Nico Muhly on Music as Language and Writers in Paris
Part Two of the Composer's Conversation with Paul Holdengraber
In part two of their conversation composer Nico Muhly and Paul Holdengraber discuss the transcendence of great writing and the claustrophobia of a certain way of thinking about Paris. Head here to listen to part one.
Nico Muhly on friend Stephen Karam’s Tony-Award-winning play The Humans…
It’s something where the text itself—the acting has to keep the text afloat, there’s no silver bullet that, “Oh, this is the kind of virtuoso acting part that just needs to cut through the thing like a shark.” Everyone is working in tandem and working inside the space that David Zinn created. It really does feel like the claustrophobia of family. It’s not multi-generational Shakespearean dysfunction, it’s: We’re all in three rooms together, suffering and suffering.
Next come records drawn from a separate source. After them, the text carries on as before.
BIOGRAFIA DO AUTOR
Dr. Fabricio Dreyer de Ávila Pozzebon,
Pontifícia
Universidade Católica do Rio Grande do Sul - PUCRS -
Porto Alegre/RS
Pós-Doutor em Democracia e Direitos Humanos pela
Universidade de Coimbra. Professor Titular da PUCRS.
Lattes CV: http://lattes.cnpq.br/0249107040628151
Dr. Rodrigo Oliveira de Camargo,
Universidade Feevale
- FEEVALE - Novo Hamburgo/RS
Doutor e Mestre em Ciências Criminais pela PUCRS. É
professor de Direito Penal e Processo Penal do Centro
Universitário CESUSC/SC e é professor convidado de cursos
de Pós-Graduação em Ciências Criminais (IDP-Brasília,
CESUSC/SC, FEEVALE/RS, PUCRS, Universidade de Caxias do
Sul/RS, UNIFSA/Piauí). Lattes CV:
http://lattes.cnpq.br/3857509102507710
Nico Muhly on the claustrophobia of Parisian writers…
Thinking about a lot of French writing about homes and Paris and how space works, it always feels like what they’re describing is a set of cigarette-infused Hollywood Squares, closed off environments where everyone’s really dysfunctional and Whoopi Goldberg is about to pop out somewhere, and it feels like there’s always a gridded claustrophobia to it.
Nico Muhly on thinking of music as a language…
The way I think about music [is] it starts with the friction of one sound against another, one pitch against another pitch, or one tiny gesture against another tiny gesture, and just the grain of language is really appealing to me. And when you look at, or when your read, or when you process, or when you memorize great text, and it can be anything—you can find great writing in the New York Times, you can find great writing in graffiti, you can find great writing in books. But when you find it, and it goes on, and it’s kind of virtuosically deployed, it feels to me like this incredibly musical thing, where it’s not an accidental friction that makes the spark between two words, or two sounds, or two even just parts of speech.